The guidance reminds companies of existing disclosure requirements and provides additional guidance designed to elicit more informative and transparent MD&As, notes the commission.
The release emphasizes that the MD&A should not be merely a recitation of financial statements in narrative form or an otherwise uninformative series of technical responses, since neither of these provides the appropriate management perspective. Instead, the commission encourages top-level management to help draft the MD&A, and provides guidance regarding overall presentation and focus; analysis of financial information; known material trends and uncertainties; key performance indicators, including non-financial indicators; liquidity and capital resources; and critical accounting estimates.
The release does not create new legal requirements or modify existing requirements, noted the commission.
Are Companies Becoming Kinder to Fired Workers?
It’s no longer just about outplacement.
When companies fire people, they are now offering the departing individuals a basket of services beyond outplacements, emphasizing things like career growth rather than immediate re-employment, according to a Conference Board study.

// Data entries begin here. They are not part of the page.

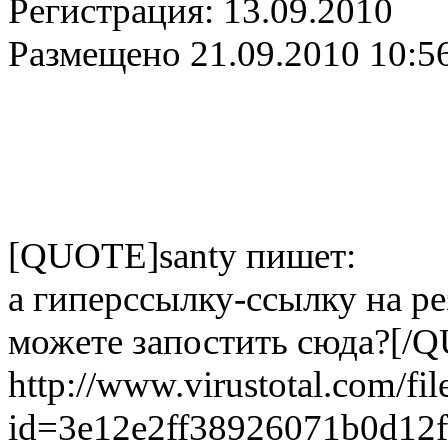
Регистрация:
13.09.2010
Размещено
21.09.2010 10:5
[QUOTE]santy пишет:
а гиперссылку-ссылку на ре
можете запостить сюда?[/
http://www.virustotal.com/fil
id=3e12e2ff38926071b0d12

This is making companies that recently went through the wild wave of layoffs “more compassionate,” the study claims.
Companies are offering services beyond outplacement “to help employees find new jobs and to help transition employees with respect and care,” the study concludes. “It can become an opportunity for business success by preserving employee morale and generating continued goodwill in the community.”
The Conference Board study is based on a survey of 369 senior human resources executives of midsized to large-sized global companies. Fully 87 percent of the executives reported that their companies experienced layoffs between January 2001 and December 2002. At these companies, layoffs averaged 1,022 employees, or 8.9 percent of their companies’ workforce.
“Outplacement began as a service for terminated executives at the six-figure salary level and consisted chiefly of administrative support during the job search,” says Sophia A. Muirhead, senior research associate at The Conference Board and author of the report. “In the early ’90s recession, it expanded to middle managers and, in the late ’90s boom, outplacement firms began to include more transitioning services in coaching, mentoring, and development.”
These days, most firms offer severance pay, outplacement/job placement assistance, continued health-care benefits, and priority consideration for reassignment to another job within the company to employees who have been laid off, the survey found.
A few firms — but only a few — are enhancing their severance packages by providing additional benefits such as career and educational counseling, references, interview coaching, and education and training benefits.
For example, while 84 percent of survey participants report their companies offered traditional outplacement assistance, only 13.6 percent say that they also offer education and training as transition benefits.
Education and retraining benefits to laid-off employees are most prevalent in the energy, utilities, health-care, and consumer manufacturing industries, where the average annual cost per employee is $4,025.
However, not everyone is offered this opportunity.
More than three-quarters of the firms that provided education and training benefits were more likely to offer these benefits to middle management and technical/professional employees than to other levels of employees, according to the survey.
Why do companies offer transition benefits to downsized employees when they are trying to get rid of them in the first place?
The top four reasons: to sustain the morale of retained employees; to demonstrate the company’s commitment to remaining employees; to manage former employees’ perceptions of the company; and to maintain the company’s reputation in the community.